CRÓNICAS DO REINO DE OLHÃO

D. PINA, O MARCADOR (OU MERCADOR)

 

Foi vice-rei e agora é rei e rei quererá ser! Chegou sebastiãozinho de promessas, com a arca cheia de ensinamentos e de negócios, com as costas largas da experiência e do poder dos que o abençoaram e quer deixar marca – daí que o cognome seja o marcador, aquele objecto de tinta grossa que sublinha as agendas de mercado (há sempre a alma de um mercador que navega em oceanos de oportunidades e que nega a história e os erros do passado), que assinala as prioridades de marketing, propaganda e imagem de si (há sempre o ego de despotismo que se quer esclarecido, com toques de cosmética, de etiqueta e de culto de personalidade no palco, mas com tiques de autoritarismo, prepotência e mau fígado ou paté nos bastidores), que censura ou esconde os constrangimentos e contrariedades de uma administração opaca, que destaca quem gosta do elogio fácil ou da troca de mimo.

O Mandato que é reinado, o concelho que é feudo, o futuro que é visão divina de capricho e epopeia, o poder que é a corte e a embaixada mercantil de privilégio régio, os outros que são os súbditos, os vassalos ou os conspiradores das bombas, os viveiros, os resorts, as marinas e os hotéis que são os castelos e as coutadas, a postura que é a verdade absoluta de inspiração divina, superior, acolchoada no berço, nos secretismos iluminados e nos golpes palacianos de toda a estratégia e propaganda

E pronto!
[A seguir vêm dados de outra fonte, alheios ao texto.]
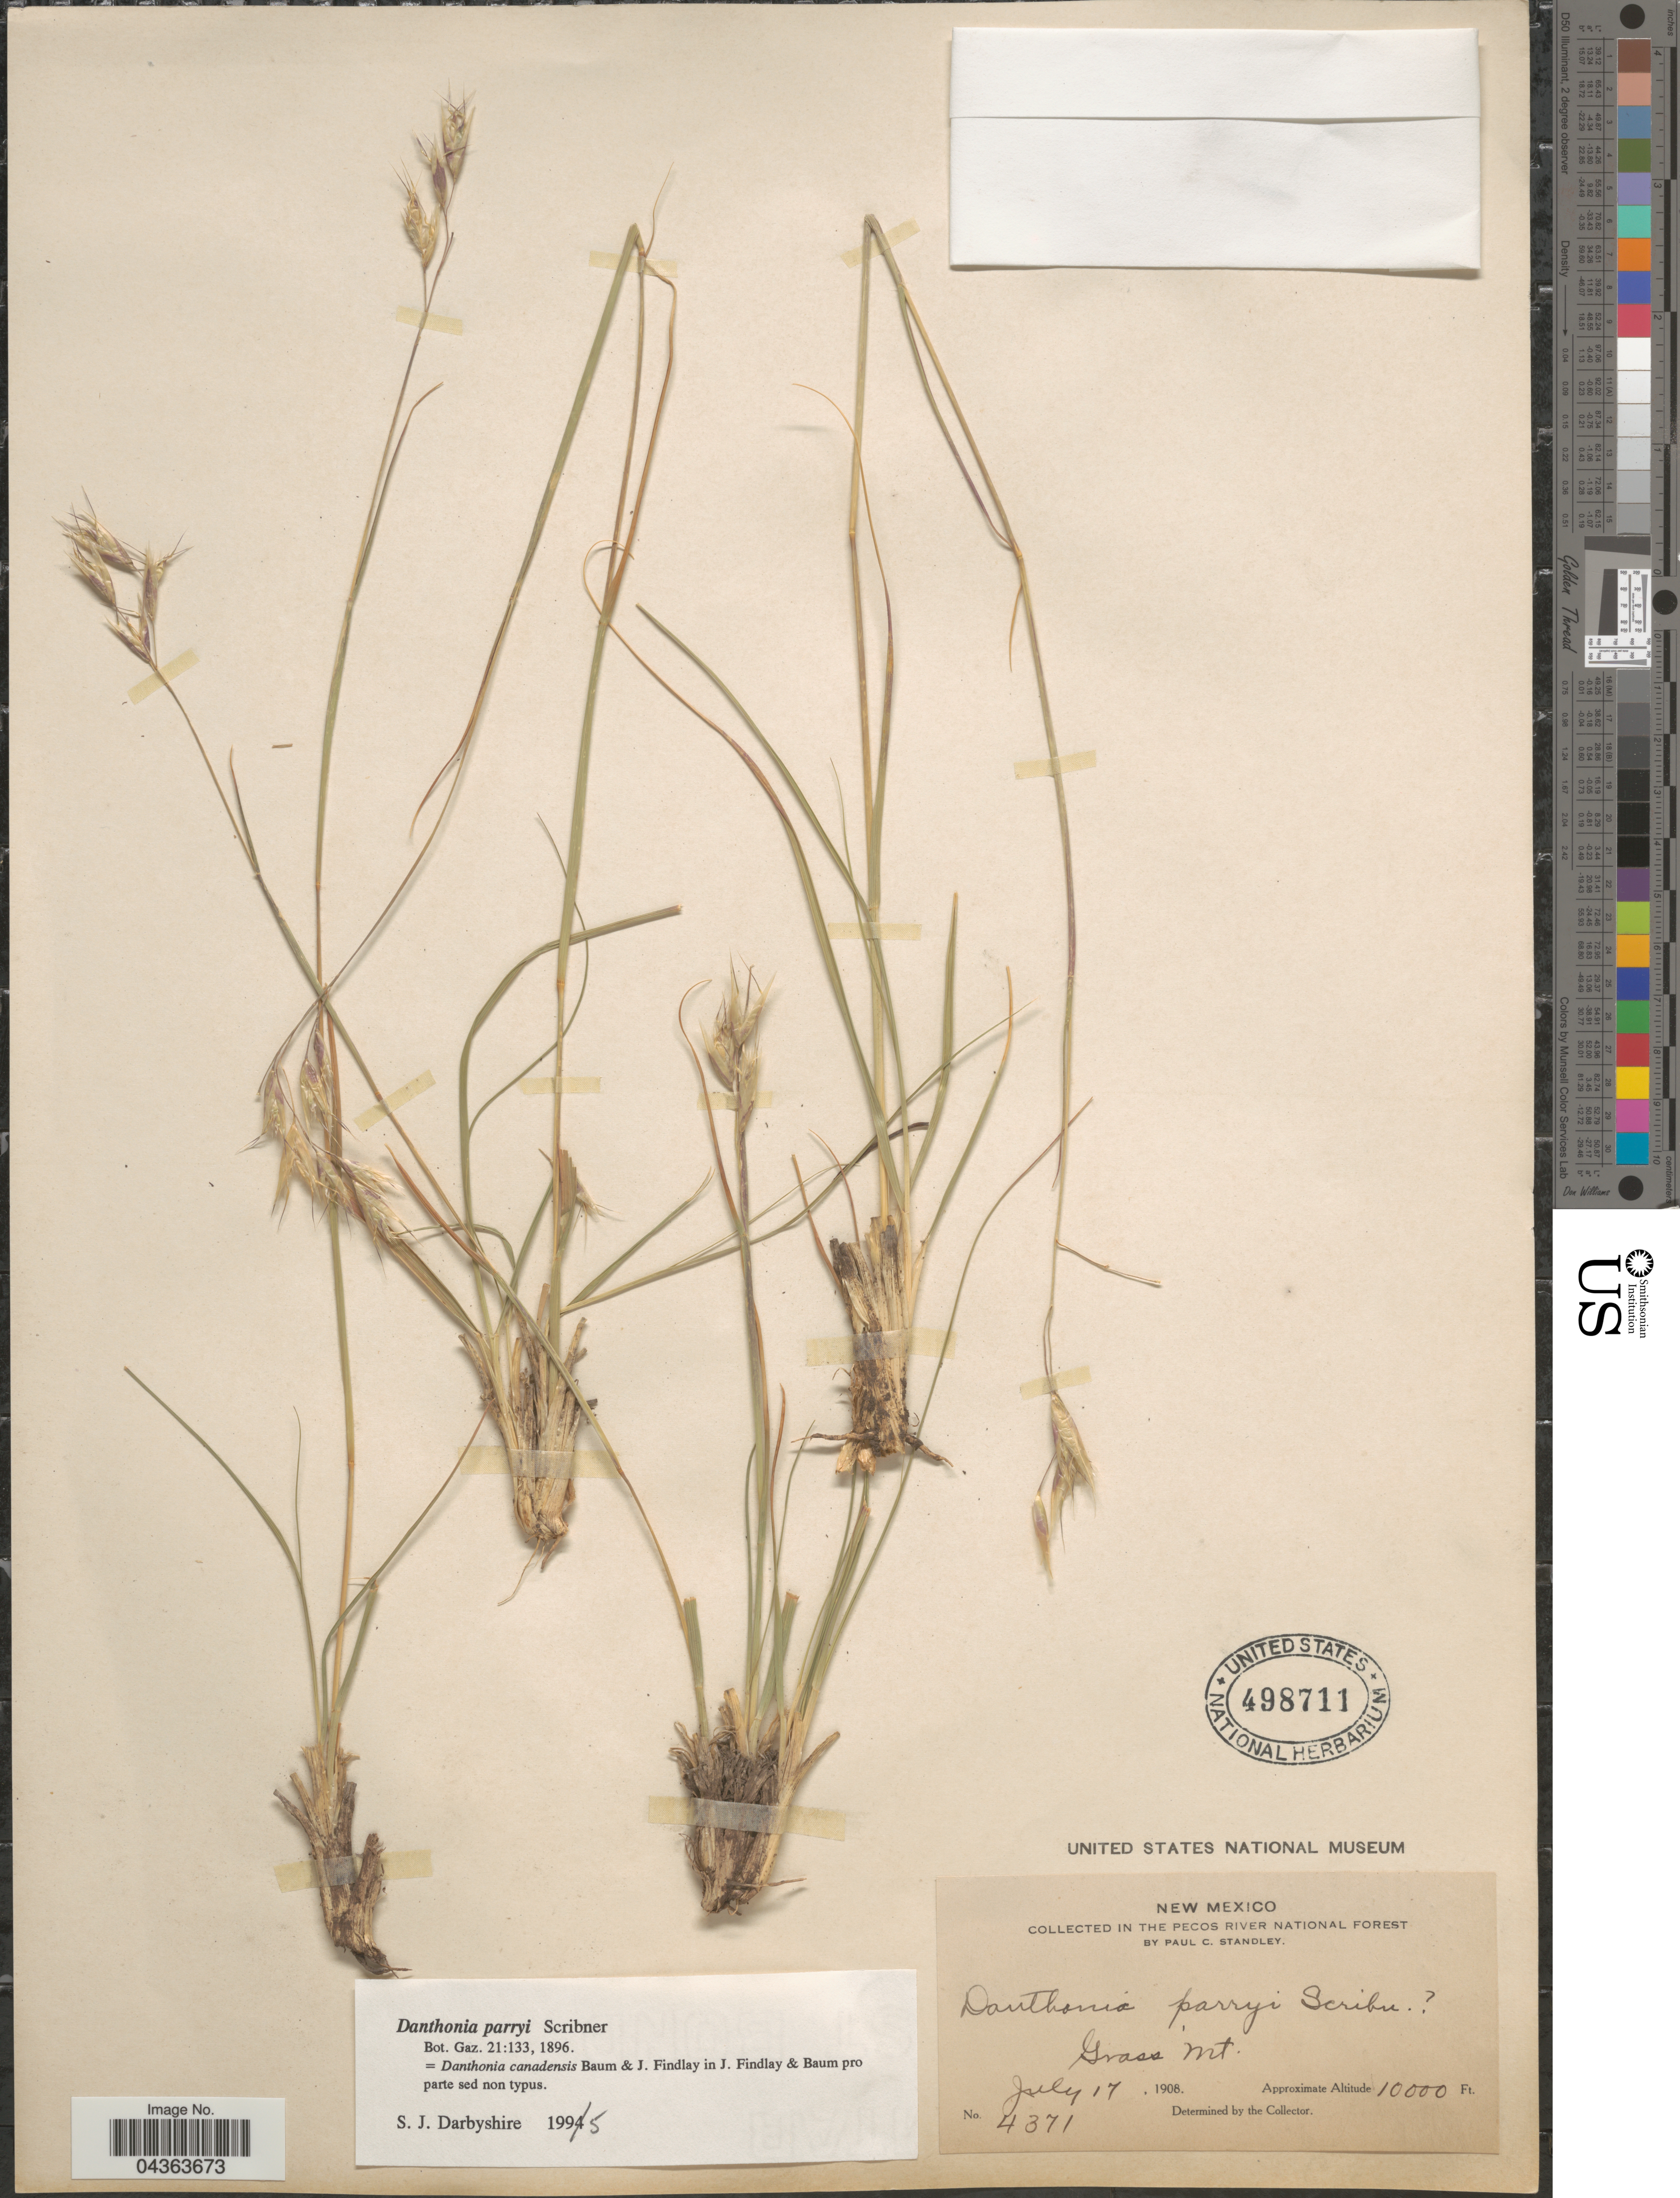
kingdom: Plantae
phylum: Tracheophyta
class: Liliopsida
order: Poales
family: Poaceae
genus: Danthonia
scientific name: Danthonia parryi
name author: Scribn.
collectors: P. C. Standley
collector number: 4371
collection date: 1908-07-17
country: United States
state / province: New Mexico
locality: In the Pecos River National Forest. Grass Mt.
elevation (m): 3048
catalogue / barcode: US 498711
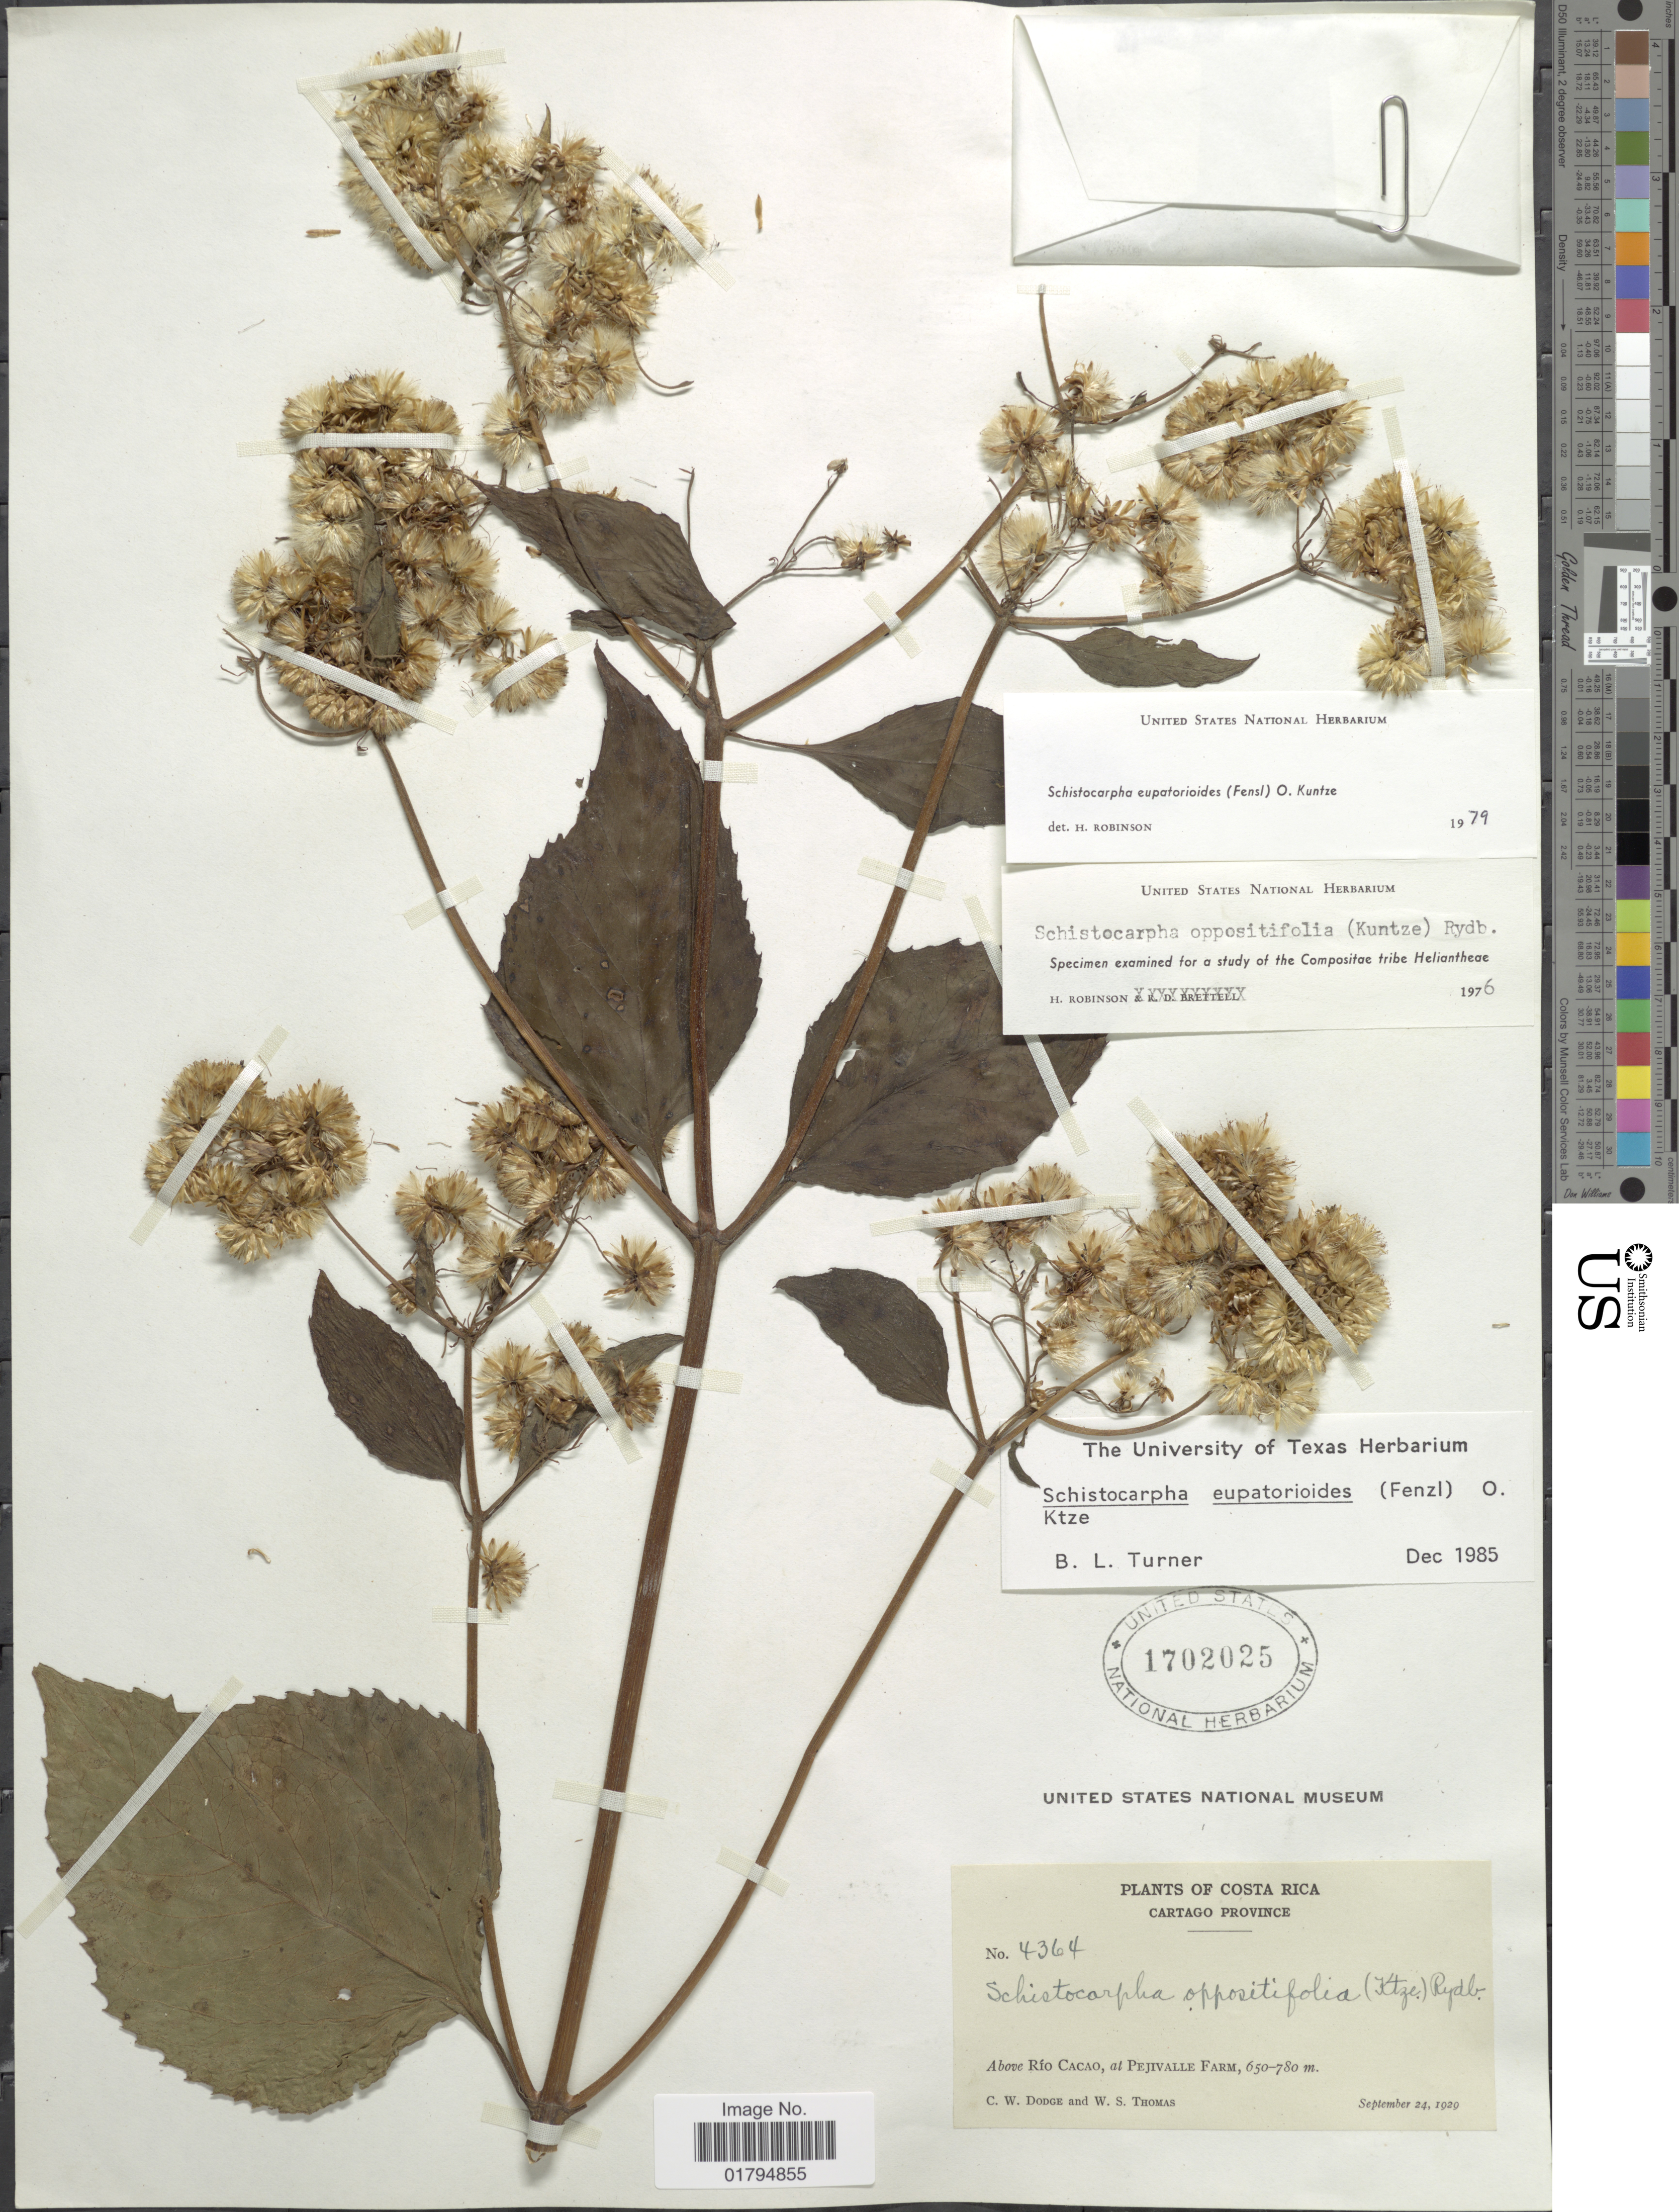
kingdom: Plantae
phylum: Tracheophyta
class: Magnoliopsida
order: Asterales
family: Asteraceae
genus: Schistocarpha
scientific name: Schistocarpha eupatorioides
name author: (Fenzl) Kuntze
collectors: C. Dodge & W. S. Thomas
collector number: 4364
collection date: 1929-09-24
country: Costa Rica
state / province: Cartago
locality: Above Rio Cacao, at Pejivalle Farm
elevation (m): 650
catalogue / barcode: US 1702025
Se não apreciam vão-se embora que isto de se armar em “desejado” dá trabalho.

Os verdadeiros heróis envelhecidos que nasceram e viveram na ria e no mar recebem uma medalhinha, o nome numa ruela ou beco, ou qualquer outra prenda, nem que seja uma casinha modesta e social fora do burgo ou uma cama na hospedaria amiga que recolhe quem já deu o que tinha a dar; as algazarras no jardim ou nas praças, as escarradelas na calçada, os urros pelo olhanense, o humor que espreita na esquina, o reparo de redes ou a azáfama das fainas, a sardinha assada nas ruelas da zona histórica, a roupa estendida, a rua varrida, o bradar pelo neto que venha almoçar, o dominó e as cartas mais o jogo da malha ou da petanca, o regatear de preços quando há que vender – móce, isse sã nevelas para a Gorda… a realidade vai ser o nosso Versailles. Casas de açoteia e piscina e outros empreendimentos para nobres em viagem. O castelo-hotel para bailes e outras festas em artifício, banquetes reais e encontros de embaixadores empreendedores e de honoráveis vassalos, spa’s, massagens e aeróbicas para damas e donzelas que agora também já marcham e dançam ritmos de escravos com bravura nos salões da moda. A passadeira vermelha da zona ribeirinha transformada em calçadão tropical, o novo passeio público como montra da corte, entre vénias, degustações nos novos mercados, eventos sem ter fim que tomam o nome de sunset quando o sol se põe lá para os resorts das ilhas, sem perigo de atropelo porque os coches ficam mais além, os operadores do mercado foram para a docapesca e os toxicodependentes e arrumadores foram pintar graffitis em edifícios históricos ou em fábricas de conservas que foram garagens, que são ruínas e que serão hipermercados ou centros comerciais (arte efémera na cidade dormitório que adormece). Também os afamados jardins sem fontes e estátuas mas com todos os apetrechos de ócio necessários – solário, rampas para molhar o pé na babuja da ria (que não se trata, pois o perfume francês resolve a falta de higiene), apetrechos de ginástica para moldar aparências até afogar o fim da tarde nos drinks sociais dos barzinhos ecológicos que nascem dos canteiros, talvez as praias fluviais artificiais para estender a esteira, mirar os veleiros, os mastros de todos os tamanhos e os desportos náuticos de todas as modalidades que conquistaram a ria, tirar os óculos da moda e folhear avidamente a tv caras ou qualquer número do boletim municipal ilustrado.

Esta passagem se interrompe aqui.